(SOURCE DATA Opens)

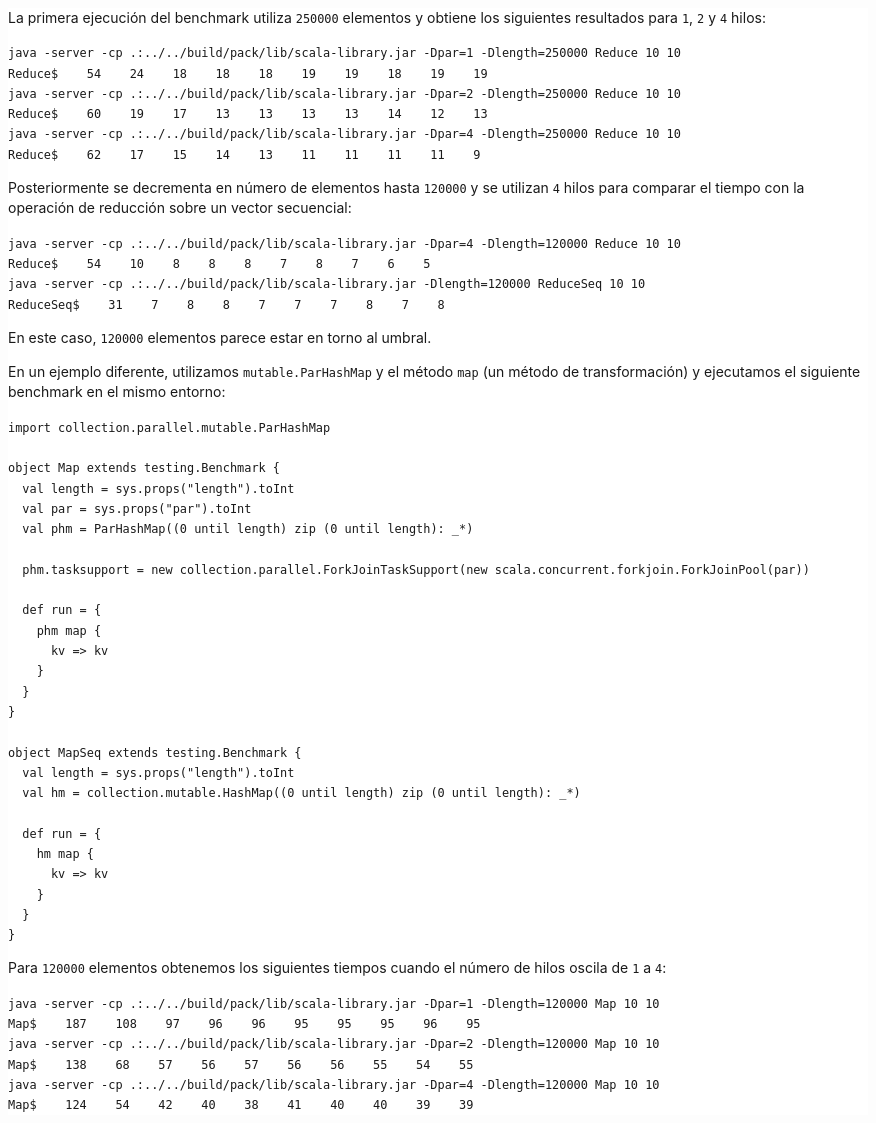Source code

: La primera ejecución del benchmark utiliza `250000` elementos y obtiene los siguientes resultados para `1`, `2` y `4` hilos:

    java -server -cp .:../../build/pack/lib/scala-library.jar -Dpar=1 -Dlength=250000 Reduce 10 10
    Reduce$    54    24    18    18    18    19    19    18    19    19
    java -server -cp .:../../build/pack/lib/scala-library.jar -Dpar=2 -Dlength=250000 Reduce 10 10
    Reduce$    60    19    17    13    13    13    13    14    12    13
    java -server -cp .:../../build/pack/lib/scala-library.jar -Dpar=4 -Dlength=250000 Reduce 10 10
    Reduce$    62    17    15    14    13    11    11    11    11    9

Posteriormente se decrementa en número de elementos hasta `120000` y se utilizan `4` hilos para comparar
el tiempo con la operación de reducción sobre un vector secuencial:

    java -server -cp .:../../build/pack/lib/scala-library.jar -Dpar=4 -Dlength=120000 Reduce 10 10
    Reduce$    54    10    8    8    8    7    8    7    6    5
    java -server -cp .:../../build/pack/lib/scala-library.jar -Dlength=120000 ReduceSeq 10 10
    ReduceSeq$    31    7    8    8    7    7    7    8    7    8

En este caso, `120000` elementos parece estar en torno al umbral.

En un ejemplo diferente, utilizamos `mutable.ParHashMap` y el método `map` (un método de transformación)
y ejecutamos el siguiente benchmark en el mismo entorno:

    import collection.parallel.mutable.ParHashMap
    
    object Map extends testing.Benchmark {
      val length = sys.props("length").toInt
      val par = sys.props("par").toInt
      val phm = ParHashMap((0 until length) zip (0 until length): _*)
      
      phm.tasksupport = new collection.parallel.ForkJoinTaskSupport(new scala.concurrent.forkjoin.ForkJoinPool(par))
      
      def run = {
        phm map {
          kv => kv
        }
      }
    }
   
    object MapSeq extends testing.Benchmark {
      val length = sys.props("length").toInt
      val hm = collection.mutable.HashMap((0 until length) zip (0 until length): _*)
      
      def run = {
        hm map {
          kv => kv
        }
      }
    }

Para `120000` elementos obtenemos los siguientes tiempos cuando el número de hilos oscila de `1` a `4`:

    java -server -cp .:../../build/pack/lib/scala-library.jar -Dpar=1 -Dlength=120000 Map 10 10    
    Map$    187    108    97    96    96    95    95    95    96    95
    java -server -cp .:../../build/pack/lib/scala-library.jar -Dpar=2 -Dlength=120000 Map 10 10
    Map$    138    68    57    56    57    56    56    55    54    55
    java -server -cp .:../../build/pack/lib/scala-library.jar -Dpar=4 -Dlength=120000 Map 10 10
    Map$    124    54    42    40    38    41    40    40    39    39
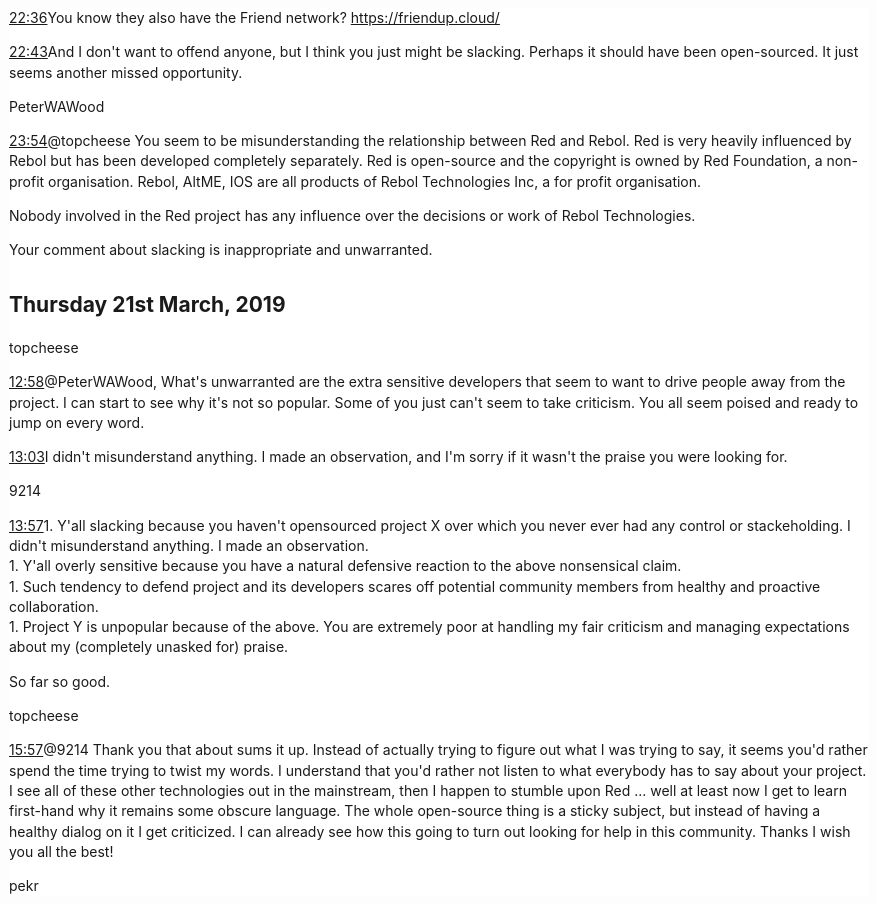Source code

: [22:36](#msg5c92c080fcaf7b5f73e97110)You know they also have the Friend network? https://friendup.cloud/

[22:43](#msg5c92c21b3dd8171149245f7d)And I don't want to offend anyone, but I think you just might be slacking. Perhaps it should have been open-sourced. It just seems another missed opportunity.

PeterWAWood

[23:54](#msg5c92d2b15547f774483ac92f)@topcheese You seem to be misunderstanding the relationship between Red and Rebol. Red is very heavily influenced by Rebol but has been developed completely separately. Red is open-source and the copyright is owned by Red Foundation, a non-profit organisation. Rebol, AltME, IOS are all products of Rebol Technologies Inc, a for profit organisation.

Nobody involved in the Red project has any influence over the decisions or work of Rebol Technologies.

Your comment about slacking is inappropriate and unwarranted.

## Thursday 21st March, 2019

topcheese

[12:58](#msg5c938a762fb6800d80582d57)@PeterWAWood, What's unwarranted are the extra sensitive developers that seem to want to drive people away from the project. I can start to see why it's not so popular. Some of you just can't seem to take criticism. You all seem poised and ready to jump on every word.

[13:03](#msg5c938b97d0133e21e5ef3242)I didn't misunderstand anything. I made an observation, and I'm sorry if it wasn't the praise you were looking for.

9214

[13:57](#msg5c93983ffa5b721a1fc74407)1. Y'all slacking because you haven't opensourced project X over which you never ever had any control or stackeholding. I didn't misunderstand anything. I made an observation.  
1\. Y'all overly sensitive because you have a natural defensive reaction to the above nonsensical claim.  
1\. Such tendency to defend project and its developers scares off potential community members from healthy and proactive collaboration.  
1\. Project Y is unpopular because of the above. You are extremely poor at handling my fair criticism and managing expectations about my (completely unasked for) praise.

So far so good.

topcheese

[15:57](#msg5c93b4778aa66959b649e80d)@9214 Thank you that about sums it up. Instead of actually trying to figure out what I was trying to say, it seems you'd rather spend the time trying to twist my words. I understand that you'd rather not listen to what everybody has to say about your project. I see all of these other technologies out in the mainstream, then I happen to stumble upon Red ... well at least now I get to learn first-hand why it remains some obscure language. The whole open-source thing is a sticky subject, but instead of having a healthy dialog on it I get criticized. I can already see how this going to turn out looking for help in this community. Thanks I wish you all the best!

pekr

(SOURCE DATA Closes)

> **ABOUT THIS TASK**
Copy the text of every entry above word for word, leaving out the pictures.

> **OUTPUT OF THE EXERCISE**
Source code

: La primera ejecución del benchmark utiliza `250000` elementos y obtiene los siguientes resultados para `1`, `2` y `4` hilos:

    java -server -cp .:../../build/pack/lib/scala-library.jar -Dpar=1 -Dlength=250000 Reduce 10 10
    Reduce$    54    24    18    18    18    19    19    18    19    19
    java -server -cp .:../../build/pack/lib/scala-library.jar -Dpar=2 -Dlength=250000 Reduce 10 10
    Reduce$    60    19    17    13    13    13    13    14    12    13
    java -server -cp .:../../build/pack/lib/scala-library.jar -Dpar=4 -Dlength=250000 Reduce 10 10
    Reduce$    62    17    15    14    13    11    11    11    11    9

Posteriormente se decrementa en número de elementos hasta `120000` y se utilizan `4` hilos para comparar
el tiempo con la operación de reducción sobre un vector secuencial:

    java -server -cp .:../../build/pack/lib/scala-library.jar -Dpar=4 -Dlength=120000 Reduce 10 10
    Reduce$    54    10    8    8    8    7    8    7    6    5
    java -server -cp .:../../build/pack/lib/scala-library.jar -Dlength=120000 ReduceSeq 10 10
    ReduceSeq$    31    7    8    8    7    7    7    8    7    8

En este caso, `120000` elementos parece estar en torno al umbral.

En un ejemplo diferente, utilizamos `mutable.ParHashMap` y el método `map` (un método de transformación)
y ejecutamos el siguiente benchmark en el mismo entorno:

    import collection.parallel.mutable.ParHashMap
    
    object Map extends testing.Benchmark {
      val length = sys.props("length").toInt
      val par = sys.props("par").toInt
      val phm = ParHashMap((0 until length) zip (0 until length): _*)
      
      phm.tasksupport = new collection.parallel.ForkJoinTaskSupport(new scala.concurrent.forkjoin.ForkJoinPool(par))
      
      def run = {
        phm map {
          kv => kv
        }
      }
    }
   
    object MapSeq extends testing.Benchmark {
      val length = sys.props("length").toInt
      val hm = collection.mutable.HashMap((0 until length) zip (0 until length): _*)
      
      def run = {
        hm map {
          kv => kv
        }
      }
    }

Para `120000` elementos obtenemos los siguientes tiempos cuando el número de hilos oscila de `1` a `4`:

    java -server -cp .:../../build/pack/lib/scala-library.jar -Dpar=1 -Dlength=120000 Map 10 10    
    Map$    187    108    97    96    96    95    95    95    96    95
    java -server -cp .:../../build/pack/lib/scala-library.jar -Dpar=2 -Dlength=120000 Map 10 10
    Map$    138    68    57    56    57    56    56    55    54    55
    java -server -cp .:../../build/pack/lib/scala-library.jar -Dpar=4 -Dlength=120000 Map 10 10
    Map$    124    54    42    40    38    41    40    40    39    39
Source code

: [22:36](#msg5c92c080fcaf7b5f73e97110)You know they also have the Friend network? https://friendup.cloud/

[22:43](#msg5c92c21b3dd8171149245f7d)And I don't want to offend anyone, but I think you just might be slacking. Perhaps it should have been open-sourced. It just seems another missed opportunity.

PeterWAWood

[23:54](#msg5c92d2b15547f774483ac92f)@topcheese You seem to be misunderstanding the relationship between Red and Rebol. Red is very heavily influenced by Rebol but has been developed completely separately. Red is open-source and the copyright is owned by Red Foundation, a non-profit organisation. Rebol, AltME, IOS are all products of Rebol Technologies Inc, a for profit organisation.

Nobody involved in the Red project has any influence over the decisions or work of Rebol Technologies.

Your comment about slacking is inappropriate and unwarranted.

## Thursday 21st March, 2019

topcheese

[12:58](#msg5c938a762fb6800d80582d57)@PeterWAWood, What's unwarranted are the extra sensitive developers that seem to want to drive people away from the project. I can start to see why it's not so popular. Some of you just can't seem to take criticism. You all seem poised and ready to jump on every word.

[13:03](#msg5c938b97d0133e21e5ef3242)I didn't misunderstand anything. I made an observation, and I'm sorry if it wasn't the praise you were looking for.

9214

[13:57](#msg5c93983ffa5b721a1fc74407)1. Y'all slacking because you haven't opensourced project X over which you never ever had any control or stackeholding. I didn't misunderstand anything. I made an observation.  
1\. Y'all overly sensitive because you have a natural defensive reaction to the above nonsensical claim.  
1\. Such tendency to defend project and its developers scares off potential community members from healthy and proactive collaboration.  
1\. Project Y is unpopular because of the above. You are extremely poor at handling my fair criticism and managing expectations about my (completely unasked for) praise.

So far so good.

topcheese

[15:57](#msg5c93b4778aa66959b649e80d)@9214 Thank you that about sums it up. Instead of actually trying to figure out what I was trying to say, it seems you'd rather spend the time trying to twist my words. I understand that you'd rather not listen to what everybody has to say about your project. I see all of these other technologies out in the mainstream, then I happen to stumble upon Red ... well at least now I get to learn first-hand why it remains some obscure language. The whole open-source thing is a sticky subject, but instead of having a healthy dialog on it I get criticized. I can already see how this going to turn out looking for help in this community. Thanks I wish you all the best!

pekr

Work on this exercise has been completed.